Featured in this episode of Chaos Lever
LastPass’s reputation for security and data stewardship has kind of been through the ringer over the past 18 months. We had a security breach that was massive enough to earn it a large amount of show-time a few months back. Then just a few short days ago, they were hit again.
Over a series of increasingly frustrating Press Releases, LastPass finally fessed up to what happened. The attack vector was “an earlier, unpatched version of Plex Media Server on a LastPass DevOps engineer’s home computer.” This vulnerability allowed malware with a keylogger to be installed, giving the attackers all the usernames and passwords they needed.

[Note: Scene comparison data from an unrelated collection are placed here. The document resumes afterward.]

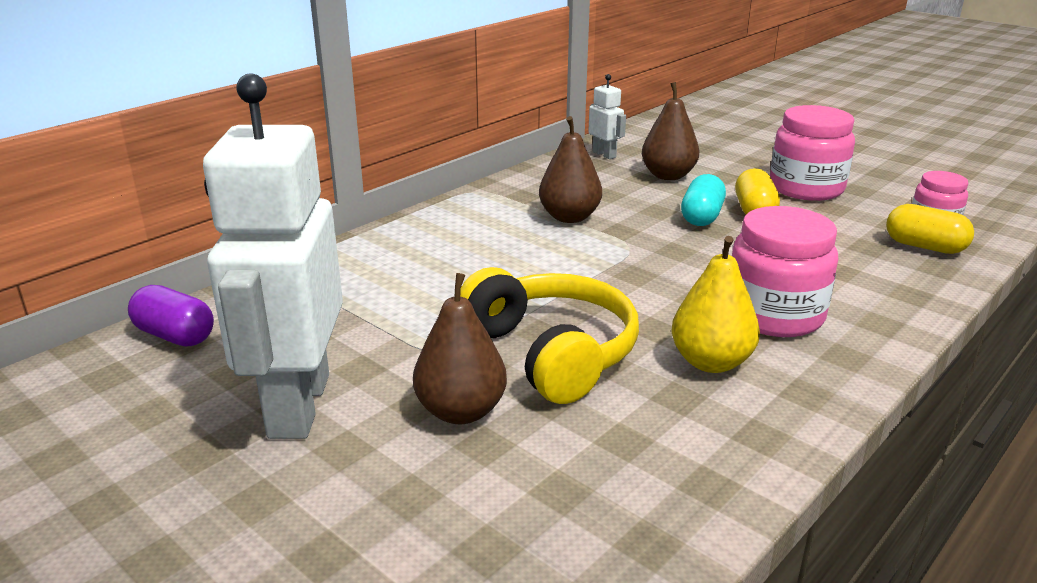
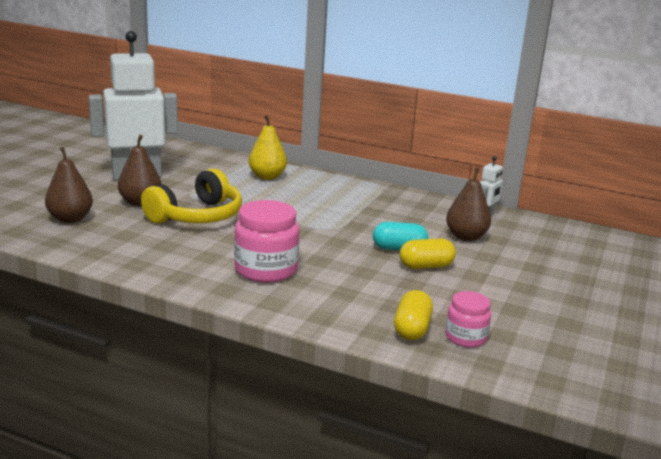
camera: 70 degrees right, 5 degrees down
purple capsule [128,285,214,346] -> none
brown pear [539,116,602,223] -> brown pear moved to [45,147,93,223]
yellow pear [671,236,760,373] -> yellow pear moved to [248,115,287,180]
pink jar [770,105,855,201] -> none

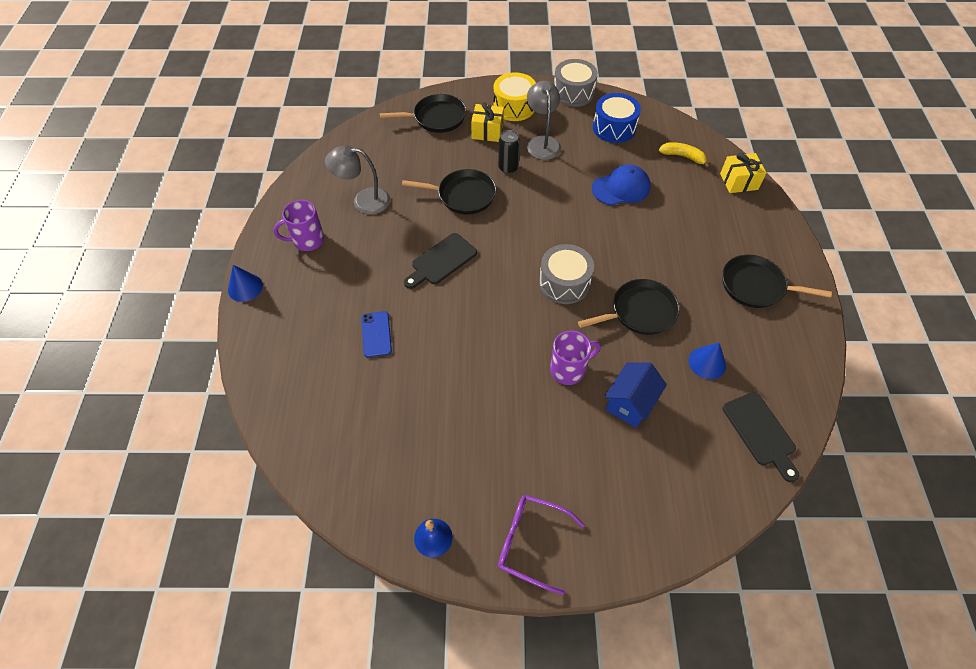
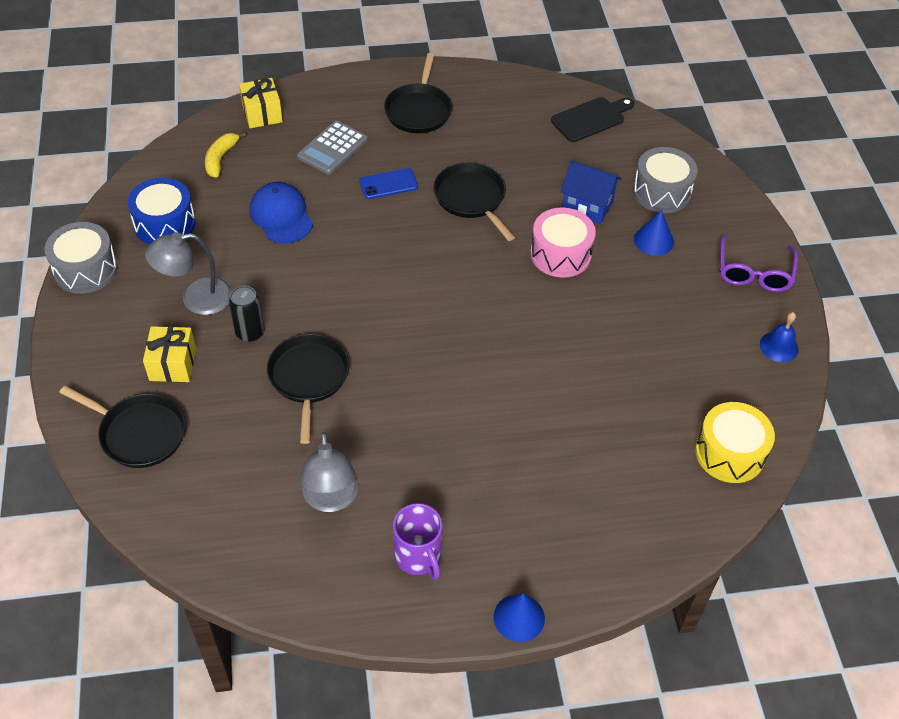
camera: 100 degrees left, 5 degrees down
blue phone [361,311,392,357] -> blue phone moved to [359,168,418,199]
black pan [380,94,467,133] -> black pan turned 135 degrees clockwise [59,386,186,468]
black cutting board [404,233,477,289] -> none
yellow drum [493,72,536,121] -> yellow drum moved to [695,402,775,483]
grey drum [539,244,594,304] -> grey drum moved to [633,147,698,213]
purple mug [550,331,601,385] -> pink drum [530,208,596,278]
blue cone [689,342,726,379] -> blue cone moved to [634,210,674,256]
none -> grey calculator [297,121,368,175]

The press release then low-key tried to blame Plex for the breach. Plex responded by saying that the CVE in question was from 2020, resolved the same day it was announced, and was updated in Plex “roughly 75 versions ago.” While there is plenty of blame to point at LastPass, this is also a reminder that internet-facing services need to be taken seriously at all times- even when it’s just a service that you use to watch TV.
Regardless of the LastPass service security failures- and they were many- this is just bad personal security hygiene. If this employee had kept Plex updated, this breach wouldn’t have happened. If Plex was on its own server that was on its own isolated VLAN? Then this breach couldn’t have happened. Defense in depth, people- and separate your servers from your desktops?